Toutes les exportations d'armes allemandes vers Israël et vers d'autres pays sont soumises à des procédures de contrôle strictes, plus strictes que les réglementations internationales.
Monar a également contesté l'autorité juridique de la Cour mondiale pour entendre la plainte en vertu de la Convention pour la prévention et la répression du crime de génocide de 1948.
Ni le Nicaragua ni l'Allemagne ne sont directement impliqués dans le conflit qui constitue l'objet réel de la présente procédure, à savoir le conflit israélo-palestinien.
Revendications du Nicaragua et décisions antérieures
Le Nicaragua a engagé une procédure en 2024, affirmant que l'aide militaire et le soutien politique allemands ont facilité des violations de la Convention sur le génocide à Gaza. La plainte demandait une ordonnance d'urgence exigeant que l'Allemagne cesse immédiatement les livraisons d'armes à Israël et rétablisse ses contributions financières à l'UNRWA, l'agence des Nations unies pour les réfugiés palestiniens. En 2024, la cour a rejeté la demande de mesures conservatoires d'urgence du Nicaragua, estimant que les arguments factuels et juridiques présentés ne justifiaient pas de restrictions intérimaires contraignantes. Le panel a néanmoins refusé la demande parallèle de l'Allemagne de rejeter complètement la requête, rendant nécessaires les audiences actuelles sur la recevabilité et la compétence.
- L'attaque du Hamas déclenche la guerre à Gaza
- L'Afrique du Sud dépose une plainte pour génocide contre Israël devant la CIJ
- La CIJ rejette l'arrêt d'urgence des armes contre l'Allemagne mais maintient l'affaire active
- Un cessez-le-feu soutenu par les États-Unis met fin aux combats à grande échelle à Gaza
- L'Allemagne demande à la CIJ de rejeter la plainte du Nicaragua pour défaut de compétence
- Audiences complètes de la CIJ dans l'affaire de génocide de l'Afrique du Sud contre Israël attendues
Contexte du conflit et contexte diplomatique
L'action du Nicaragua fait suite à l'affaire de génocide intentée contre Israël par l'Afrique du Sud fin 2023, après l'attaque du Hamas contre Israël en octobre 2023. Dans une ordonnance intérimaire de 2024 dans l'affaire sud-africaine, la cour a estimé qu'il était plausible qu'Israël ait violé des droits protégés par la Convention sur le génocide lors d'opérations à Gaza. Israël rejette toutes les accusations de génocide comme étant motivées politiquement, insistant sur le fait que sa campagne cible strictement le Hamas et respecte le droit international. Berlin a brièvement suspendu les exportations militaires vers Israël pendant plusieurs mois en 2025 avant de reprendre les approbations. Un cessez-le-feu en octobre 2025 a mis fin aux combats à grande échelle dans toute la Gaza, bien que des frappes israéliennes intermittentes aient persisté, et le Nicaragua a rompu ses relations diplomatiques avec Israël en 2024.

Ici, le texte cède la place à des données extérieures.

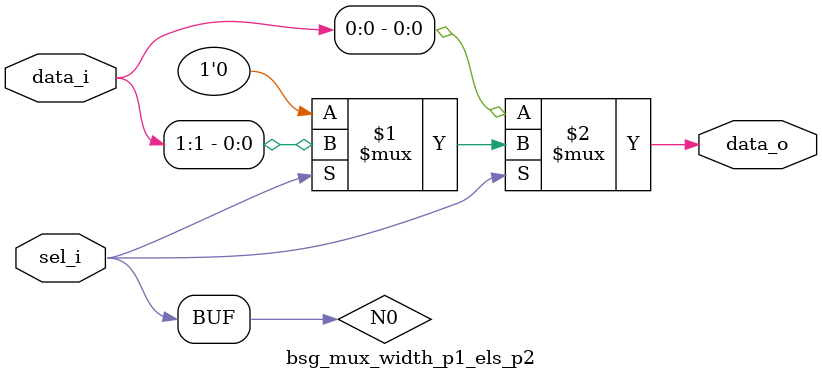
<source format=v>
module bsg_mux_width_p1_els_p2
(
  data_i,
  sel_i,
  data_o
);

  input [1:0] data_i;
  input [0:0] sel_i;
  output [0:0] data_o;
  wire [0:0] data_o;
  wire N0,N1;
  assign data_o[0] = (N1)? data_i[0] : 
                     (N0)? data_i[1] : 1'b0;
  assign N0 = sel_i[0];
  assign N1 = ~sel_i[0];

endmodule
</source>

- L'Allemagne présente ses objections de compétence et la documentation sur les exportations
- Le Nicaragua présente ses arguments pour que l'affaire se poursuive
- Le deuxième tour des présentations juridiques commence
- Les deux parties concluent les plaidoiries dans le cadre de l'audience de quatre jours
Calendrier des audiences et décisions à venir
Le calendrier procédural à La Haye prévoit quatre jours de plaidoiries pour déterminer si la plainte peut être poursuivie. Après la présentation initiale de l'Allemagne lundi, les délégués nicaraguayens présenteront leurs contre-arguments juridiques mardi. Les équipes juridiques des deux pays présenteront des soumissions complémentaires mercredi et jeudi avant que les juges ne se retirent pour délibérer sur leur décision. Un jugement sur les exceptions préliminaires de l'Allemagne est attendu plus tard en 2026, la cour ayant généralement besoin d'environ six mois pour rendre ses conclusions sur la compétence. Si les juges rejettent les objections de l'Allemagne, les arguments sur le fond mettront des années à être résolus, tandis que les audiences complètes dans l'affaire de l'Afrique du Sud contre Israël sont prévues pour fin 2029.